Exercise goal.
Each line of the material below that holds the word "cell" needs to be copied.

──────── Data in this exercise

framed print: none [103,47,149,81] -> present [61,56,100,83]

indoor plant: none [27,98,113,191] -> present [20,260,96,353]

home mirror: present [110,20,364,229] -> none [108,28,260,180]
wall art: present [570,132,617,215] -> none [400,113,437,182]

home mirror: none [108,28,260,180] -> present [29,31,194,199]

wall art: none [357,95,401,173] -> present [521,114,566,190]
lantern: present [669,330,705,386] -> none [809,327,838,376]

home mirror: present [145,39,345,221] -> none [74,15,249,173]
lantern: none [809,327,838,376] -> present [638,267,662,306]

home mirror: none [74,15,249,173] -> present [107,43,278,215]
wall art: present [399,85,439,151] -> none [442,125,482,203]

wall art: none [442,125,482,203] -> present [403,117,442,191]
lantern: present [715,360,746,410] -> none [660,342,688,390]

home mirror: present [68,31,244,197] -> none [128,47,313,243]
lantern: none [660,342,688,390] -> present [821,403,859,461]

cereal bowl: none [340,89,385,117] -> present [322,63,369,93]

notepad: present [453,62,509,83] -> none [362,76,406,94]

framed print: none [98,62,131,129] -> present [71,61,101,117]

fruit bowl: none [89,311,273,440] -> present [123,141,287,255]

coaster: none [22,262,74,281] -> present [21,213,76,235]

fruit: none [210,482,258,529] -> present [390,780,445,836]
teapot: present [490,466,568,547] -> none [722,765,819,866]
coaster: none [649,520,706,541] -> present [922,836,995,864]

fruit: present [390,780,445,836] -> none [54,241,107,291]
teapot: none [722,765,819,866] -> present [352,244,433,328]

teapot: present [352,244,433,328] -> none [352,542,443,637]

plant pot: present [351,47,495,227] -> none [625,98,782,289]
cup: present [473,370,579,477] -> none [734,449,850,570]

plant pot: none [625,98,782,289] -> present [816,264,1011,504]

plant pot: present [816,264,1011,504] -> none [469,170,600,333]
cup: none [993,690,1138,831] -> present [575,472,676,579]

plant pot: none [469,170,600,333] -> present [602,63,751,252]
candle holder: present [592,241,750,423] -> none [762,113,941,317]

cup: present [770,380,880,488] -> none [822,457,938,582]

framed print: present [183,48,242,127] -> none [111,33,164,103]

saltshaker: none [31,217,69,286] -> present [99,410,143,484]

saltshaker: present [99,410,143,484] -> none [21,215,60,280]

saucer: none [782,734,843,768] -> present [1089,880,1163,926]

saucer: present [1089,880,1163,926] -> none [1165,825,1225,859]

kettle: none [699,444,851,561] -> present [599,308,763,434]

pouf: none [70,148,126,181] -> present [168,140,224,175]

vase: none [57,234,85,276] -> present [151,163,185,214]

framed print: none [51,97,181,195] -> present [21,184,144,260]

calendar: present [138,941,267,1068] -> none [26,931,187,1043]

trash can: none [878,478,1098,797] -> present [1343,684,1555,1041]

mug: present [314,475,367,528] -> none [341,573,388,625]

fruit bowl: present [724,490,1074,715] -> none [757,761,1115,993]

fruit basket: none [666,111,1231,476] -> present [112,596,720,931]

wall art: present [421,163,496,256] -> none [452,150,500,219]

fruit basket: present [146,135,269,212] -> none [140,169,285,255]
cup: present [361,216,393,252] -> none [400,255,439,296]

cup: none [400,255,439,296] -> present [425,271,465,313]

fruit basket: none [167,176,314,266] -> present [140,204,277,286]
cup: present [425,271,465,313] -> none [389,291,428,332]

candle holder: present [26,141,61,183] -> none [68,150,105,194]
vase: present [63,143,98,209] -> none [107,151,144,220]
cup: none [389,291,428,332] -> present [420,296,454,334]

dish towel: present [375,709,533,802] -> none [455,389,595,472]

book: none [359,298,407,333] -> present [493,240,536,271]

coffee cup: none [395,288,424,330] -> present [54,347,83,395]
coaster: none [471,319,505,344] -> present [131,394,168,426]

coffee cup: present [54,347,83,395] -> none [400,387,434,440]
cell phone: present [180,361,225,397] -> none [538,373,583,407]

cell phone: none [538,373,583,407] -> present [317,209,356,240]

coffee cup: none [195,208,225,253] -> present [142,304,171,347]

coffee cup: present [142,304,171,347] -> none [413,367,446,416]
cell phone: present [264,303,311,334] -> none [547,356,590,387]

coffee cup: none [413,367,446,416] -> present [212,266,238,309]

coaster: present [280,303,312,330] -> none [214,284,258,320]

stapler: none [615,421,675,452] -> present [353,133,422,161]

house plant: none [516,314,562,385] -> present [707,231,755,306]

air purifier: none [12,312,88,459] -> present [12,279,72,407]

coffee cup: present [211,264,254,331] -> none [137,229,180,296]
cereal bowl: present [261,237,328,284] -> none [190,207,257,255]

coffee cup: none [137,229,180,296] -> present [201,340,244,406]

────────────────

Answer section.
cell phone: present [180,361,225,397] -> none [538,373,583,407]
cell phone: none [538,373,583,407] -> present [317,209,356,240]
cell phone: present [264,303,311,334] -> none [547,356,590,387]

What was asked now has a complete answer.